На следующий день я пролежала в кровати двенадцать часов. От одной мысли о «Старбаксе» я скатываюсь по тоннелю страха в темную черную яму. Больно даже дышать. Я вздрагиваю от каждого громкого звука. Я даже глаза открыть не могу.
Мама приносит супа, садится на кровать и гладит меня по руке.
– Это было бы слишком рано, – говорит она, – слишком рано. Врачей иногда заносит. Выйдешь, когда придет время.
Когда придет время, задумываюсь я после ее ухода. Что это значит? Когда оно придет, время Одри? Пока мне рисуется очень медленный маятник. Его клонит то в одну сторону, то в другую. Но часы не тикают. Я не продвигаюсь вперед.
Прошло три дня, тьма рассеялась, я встала с кровати и затеяла спор с Фрэнком.
– Это были мои подушечки «Шреддис», я всегда их ем. И тебе это известно.
– Не всегда, – чтобы позлить его, возражаю я. – Иногда ты ешь блинчики.
Фрэнк смотрит на меня с таким видом, словно в любой момент может вспыхнуть.
– Блинчики я ем, когда мама их готовит. А в остальное время я ем «Шреддис». Каждое утро уже лет эдак пять. Даже десять. А ты только что прикончила упаковку.
– Возьми мюсли.
– Мюсли? – Брат в таком отвращении, что я едва не хихикаю. – Типа изюм и прочее дерьмо?
– Они полезные.
– Тебе «Шреддис» даже не нравятся, – винит он меня. – Признайся! Ты взяла лишь для того, чтобы меня выбесить!

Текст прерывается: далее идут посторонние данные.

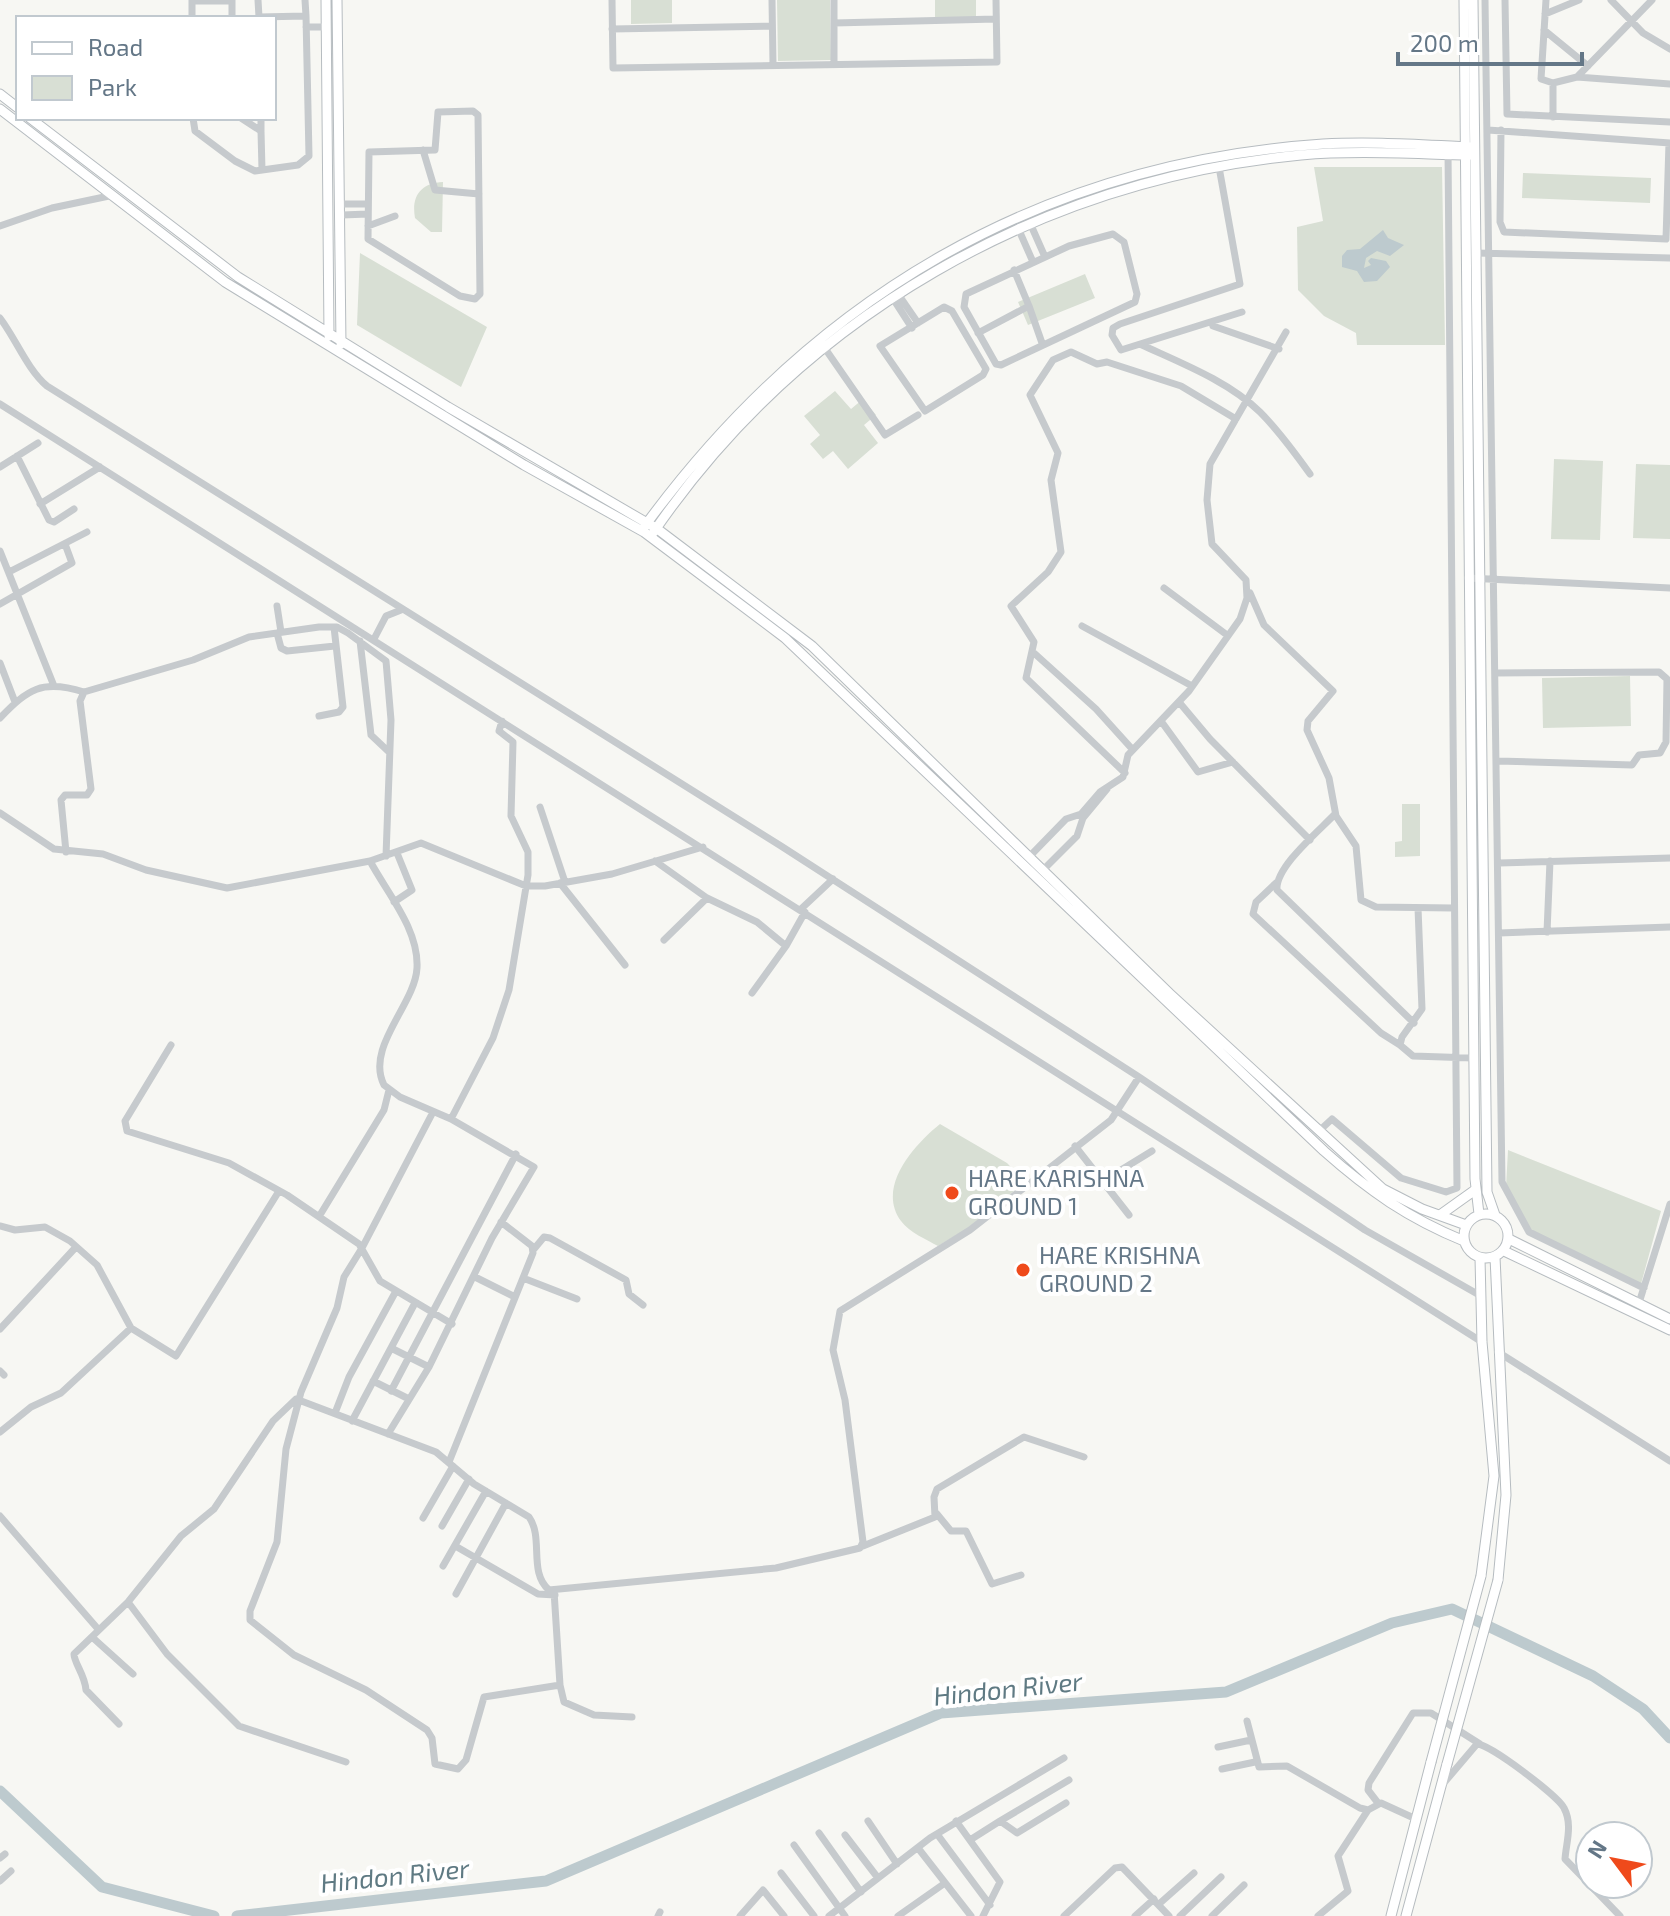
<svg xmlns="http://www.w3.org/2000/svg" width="1670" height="1916" font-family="'Exo 2',sans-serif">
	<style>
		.green { fill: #d8dfd4 }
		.water { fill: #bdcace }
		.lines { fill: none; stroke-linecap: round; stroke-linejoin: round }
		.river { stroke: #bdcace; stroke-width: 11 }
		.secondary-casing { stroke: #b6bcc0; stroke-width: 11 }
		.street { stroke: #c6cacd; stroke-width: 7 }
		.secondary { stroke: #fff; stroke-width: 9 }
		.secondary-bridge-casing { stroke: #b6bcc0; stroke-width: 11; stroke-linecap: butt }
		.secondary-bridge { stroke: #fff; stroke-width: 9 }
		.poi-dot { fill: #ef4a1b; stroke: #fff; stroke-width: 3 }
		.labels { text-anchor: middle; stroke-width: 8; stroke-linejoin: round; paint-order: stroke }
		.poi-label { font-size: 24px; fill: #647787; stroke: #fff; text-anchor: start }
		.water-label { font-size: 26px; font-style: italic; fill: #5f7a83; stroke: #fff }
	</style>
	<rect width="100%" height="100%" fill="#f7f7f3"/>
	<path class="green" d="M631,0h41v23l-41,1z
		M777,0h53l1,60 -53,1z
		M935,0h41v17h-41z
		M1314,167h128l3,178h-88l-1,-12 -32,-17 -26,-26 -1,-63 26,-6z
		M1523,173l128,5 -1,25 -128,-5z
		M443,182l-1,50h-11l-16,-14c-4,-22 6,-35 28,-36z
		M360,253l127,74 -26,60 -104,-62z
		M1085,274l10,24 -67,27 -10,-23z
		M835,391l16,18 12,-10 13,16 -12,10 14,18 -30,26 -15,-18 -10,8 -13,-15 10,-9 -16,-19z
		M1554,459l49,2 -3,79 -49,-1z
		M1636,464l34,1v74l-37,-1z
		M1630,676l1,50 -88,2 -1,-50z
		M1402,804h18v52l-25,1v-15l7,-1z
		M940,1124l67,39 18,19 -57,46 -30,18c-11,-6 -29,-14 -37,-25 -25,-34 13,-76 39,-97z
		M1508,1150l153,61 -20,73 -108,-50 -27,-47z"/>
	<path class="water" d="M1383,230l5,8 16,7 -14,11 -13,-5 -11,7 -2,10 7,-3 -3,-4 3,-3 15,3 4,6 -13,14 -13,1 -7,-11 -15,-4v-11l5,-6 13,-1z"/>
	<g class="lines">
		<path class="river" d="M0,1791l102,96 112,29
			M237,1916l309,-35 395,-168 285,-21 166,-69 60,-14 141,67 50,33 27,29"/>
		<defs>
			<path id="secondary" d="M326,0l3,336
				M337,0l4,344
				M1464,0l11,1179 4,35
				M1473,0l14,1192 8,23
				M0,94l18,14
				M0,109l225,173 299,183 120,67 141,106 539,513c45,40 84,67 140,90
				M30,118l208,159 210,130 199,116c167,-226 393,-360 676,-379 50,-3 101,1 151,3
				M644,528l3,-5 9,5 156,118 357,347 214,196 39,20 44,16
				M653,533c149,-218 387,-353 648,-378 56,-5 114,-1 170,0
				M1464 1236a22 22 0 1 1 44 0a22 22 0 1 1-44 0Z
				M1440,1215l35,-25
				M1509,1239l161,80
				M1504,1251l166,79
				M1495,1257l11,238 -8,85
				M1480,1258l2,84 12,134 -13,100
				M1391,1916l40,-154
				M1406,1916l41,-152"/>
		</defs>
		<use href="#secondary" class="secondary-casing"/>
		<path class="street" d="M305,0l1,16
			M612,0l1,68 384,-6 -1,-62
			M772,0l1,64
			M834,0v62
			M1485,0l17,1182 27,50 115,56
			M1505,0l2,114 163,8
			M1546,0l-5,79 12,4v34
			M1611,0l32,33 27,16
			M192,1h40
			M1545,14l34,-14
			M192,18v-18
			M232,18v-18
			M834,23l162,-4
			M306,27h20
			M612,29l160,-3
			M1544,30l44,36
			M1577,77l93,7
			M1553,83l24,-6 75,-77
			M473,111l5,4 2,179 -5,5 -15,-3 -92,-57 1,-87 66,-2 3,-38z
			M193,118l2,13 40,30 20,10 43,-6 11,-9 -3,-140 -47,1 -1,-17
			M241,118l20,13v-13
			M1488,130l182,13
			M1501,130l-1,92 4,10 162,7 3,-96
			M261,131l1,39
			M423,150l12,40 44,4
			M1219,167l21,117 -120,40 -7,4 -1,7 9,15 121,-38
			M342,204h26
			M342,215l26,-1
			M1030,223l15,34
			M0,226l52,-18 57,-12
			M368,226l27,-10
			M1018,228l15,34
			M1113,234l11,8 13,52 -2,8 -134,63 -5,-1 -32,-57 2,-13 103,-48z
			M1476,253l194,5
			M1014,270l15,36
			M898,294l20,29
			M892,297l20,31
			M944,307l8,4 34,58 -3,6 -58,36 -45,-65z
			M0,318c16,21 27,51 47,68l734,460 358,231 226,153 116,66
			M1213,326l66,23
			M978,333l51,-27 13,37
			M1142,345c39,18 86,36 118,67 19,19 35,41 50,62
			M824,347l61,88 33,-20
			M0,404l1482,938
			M17,456l32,64 5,2 20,-13
			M0,467l38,-24
			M40,504l60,-37
			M0,551l54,135
			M9,572l78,-40
			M1468,578l202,10
			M1164,588l63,47
			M1250,593l14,32 69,66 -25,30 -1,9 22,48 7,38 20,30 5,54 15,7 77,1
			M0,604l72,-41 -7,-19
			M277,606l4,26
			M1082,626l110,60
			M277,633l4,15 6,3 48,-5
			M374,639l12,-23 15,-6
			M360,641l11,94 18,17
			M1034,653l62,56 37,41
			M0,663l15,39
			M1496,673l163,-1 8,7 -1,63 -6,11 -21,2 -7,10 -134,-4
			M1179,702l31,37 100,101
			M319,716l20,-4 4,-5 -9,-80
			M0,718c28,-29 42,-39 84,-26
			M1161,721l37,51 35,-10
			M1125,773l-99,-95 8,-36 -23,-36 37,-34 13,-20 -10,-72 7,-27 -28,-58 23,-35 18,-8 26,12 10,-2 74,24 55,33
			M540,807l25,75
			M0,813l54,36 49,5 43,16 81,18 143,-27 51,-18 105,43h19l67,-12 91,-27
			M1335,814c-16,17 -60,53 -58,76l137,133
			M66,852l-5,-52 4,-5h22l4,-6 -11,-88 4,-9 109,-32 56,-23 70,-10h18l11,6 38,28 5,59 -5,136
			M1030,856l36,-37 15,-5 19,-22 23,-15 5,-22 61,-64 51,-72 7,-21 -1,-18 -34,-36 -5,-44 3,-36 76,-132
			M370,861c17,32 49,68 47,107 -2,37 -52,79 -33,117l16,12 51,22 83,48 -42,71 -63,129 -41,67
			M655,861l52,37 50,24 29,24
			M1499,863l171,-5
			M1043,870l34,-34 6,-18 24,-29
			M560,883l65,82
			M1276,883l-20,19 -3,12 128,119 19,12
			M394,902l18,-12 -15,-37
			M1418,908l4,101 -20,28 -2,8 13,11 60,2
			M801,909l32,-30
			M1547,932l3,-71
			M1499,933l171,-6
			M664,940l43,-42
			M752,993l34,-47 19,-34
			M171,1045l-46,76 2,10 102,32 58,32 72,49 21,37 72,43
			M433,1112l-71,136 -18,29 -7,31 -36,84 -15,57 -9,93 -27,69v9l44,35 72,35 61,40 5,8 3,26 23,5 8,-9 18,-63 76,-12 -6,-94
			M451,1119l42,-81 16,-48 19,-115v-23l-17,-36 2,-74 -14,-11 3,-10
			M1319,1131l13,-12 69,59 45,14 11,-4 -9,-1037
			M1075,1146l54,69
			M1103,1181l49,-30
			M320,1215l64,-105 5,-20
			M0,1226l15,4 30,-3 25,14 27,24 34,63 45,28 103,-165
			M534,1249l10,-12 6,1 76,42 3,14 14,11
			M475,1277l40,20
			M523,1278l54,21
			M1639,1303l31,-99
			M0,1329l76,-82
			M391,1348l38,19
			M1498,1352l172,109
			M0,1371l4,4
			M373,1381l36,18
			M391,1391l125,-237
			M335,1413l14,-36 47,-86
			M352,1421l63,-118
			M0,1432l31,-25 30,-14 70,-65
			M449,1462l84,-209 -1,-7 -31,-24
			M937,1514l14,17h15l26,53 29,-9
			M0,1516l98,113
			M423,1518l30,-52
			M442,1526l27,-47
			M863,1546l72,-29 -1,-20 3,-8 87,-52 60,20
			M457,1547l81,47 17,1
			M443,1566l43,-75
			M456,1594l50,-91
			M128,1602l39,52 72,72 107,36
			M92,1637l41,37
			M560,1685l4,17 30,13 38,2
			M1247,1721l12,46 28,-1 73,42 8,2 13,-7 35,16
			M119,1724l-33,-34c-1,-15 -12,-27 -12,-36l54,-52 53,-66 33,-27 59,-88 23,-22 140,53 38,32 55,33c15,21 -1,55 20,73l227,-22 84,-20 3,-6 -18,-142 -12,-50 7,-39 130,-81 141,-110 28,-43
			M1218,1747l33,-7
			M1222,1769l33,-7
			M1443,1784l34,-40c13,0 81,52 87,64 9,17 2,35 1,51l55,57
			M1378,1803l-10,-13 1,-7 44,-70h18l49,31
			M868,1821l29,43
			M956,1821l44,61 -17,34
			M1000,1821l69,-41
			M819,1833l42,59
			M937,1834l53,71
			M845,1835l33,43
			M970,1840l30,-19 17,12 49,-30
			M794,1845l51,71
			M918,1848l53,68
			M0,1858l5,-4
			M781,1873l33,43
			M0,1881l11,-10
			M1159,1904l35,-31
			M658,1916l2,-4
			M740,1916l23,-26 21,26
			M829,1916l101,-78 134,-80
			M898,1916l47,-33
			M1064,1916l51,-48 7,-1 47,49
			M1135,1916l19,-17
			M1180,1916l41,-39
			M1212,1916l32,-31
			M1318,1916l30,-25 -10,-35 30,-46"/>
		<use href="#secondary" class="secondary"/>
		<defs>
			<path id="secondary-bridge" d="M1431,1762l50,-186
				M1447,1764l51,-184"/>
		</defs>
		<use href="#secondary-bridge" class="secondary-bridge-casing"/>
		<use href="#secondary-bridge" class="secondary-bridge"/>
	</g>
	<g class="poi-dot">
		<circle cx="952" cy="1193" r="8"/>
		<circle cx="1023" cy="1270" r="8"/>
	</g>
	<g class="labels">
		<g class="poi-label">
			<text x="968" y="1187">HARE KARISHNA<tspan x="968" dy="28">GROUND 1</tspan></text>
			<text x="1039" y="1264">HARE KRISHNA<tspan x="1039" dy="28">GROUND 2</tspan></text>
		</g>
		<g class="water-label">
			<text transform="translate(1008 1689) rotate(-6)" y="9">Hindon River</text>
			<text transform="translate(395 1876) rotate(-6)" y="9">Hindon River</text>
		</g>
	</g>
	<rect x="16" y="16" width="260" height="104" fill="#ffffff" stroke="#c1c9cf" stroke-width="2"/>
	<rect x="32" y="42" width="40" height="12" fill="#ffffff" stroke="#c1c9cf" stroke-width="2"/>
	<text x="88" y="56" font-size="24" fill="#647787">Road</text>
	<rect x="32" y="76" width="40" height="24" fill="#d8dfd4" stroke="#c1c9cf" stroke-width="2"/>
	<text x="88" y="96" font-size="24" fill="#647787">Park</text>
	<g transform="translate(1614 1860) rotate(302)"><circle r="38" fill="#ffffff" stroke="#c1c9cf" stroke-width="2"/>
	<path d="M0-6L14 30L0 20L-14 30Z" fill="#ef4a1b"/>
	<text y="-12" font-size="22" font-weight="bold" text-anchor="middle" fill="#647787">N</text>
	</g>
	<path d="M1398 52v12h184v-12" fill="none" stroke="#647787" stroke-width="4"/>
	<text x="1410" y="52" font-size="24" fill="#647787" stroke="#ffffff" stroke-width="6" paint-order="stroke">200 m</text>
</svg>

– Да нормальные, – отвечаю я, пожав плечами. – Хотя не такие вкусные, как мюсли.
– Сдаюсь. – Фрэнк опускает голову на руки. – Ты нарочно портишь мне жизнь. – И бросает на меня злобный взгляд. – Мне больше нравилось, когда ты в постели лежала.
– А мне больше нравится, когда ты подсоединен к компу, – бросаю я в ответ. – Когда тебя видно не было, ты доставлял куда меньше проблем.
– Фрэнк! – Мама врывается в кухню, держа Феликса наперевес. При виде лежащего на столе Фрэнка она пугается. – Милый, ты в порядке?
– «Шреддис»! – орет Феликс, посмотрев в мою тарелку. – Хочу «Шреддис»! Пожалуйста, – сладким голоском добавляет он, выскальзывая из маминых рук. – Можно, пожалуйста.
– Держи. – Я отдаю Феликсу тарелку. – Надо было лишь попросить вежливо, – сообщаю я Фрэнку. – Поучись у брата.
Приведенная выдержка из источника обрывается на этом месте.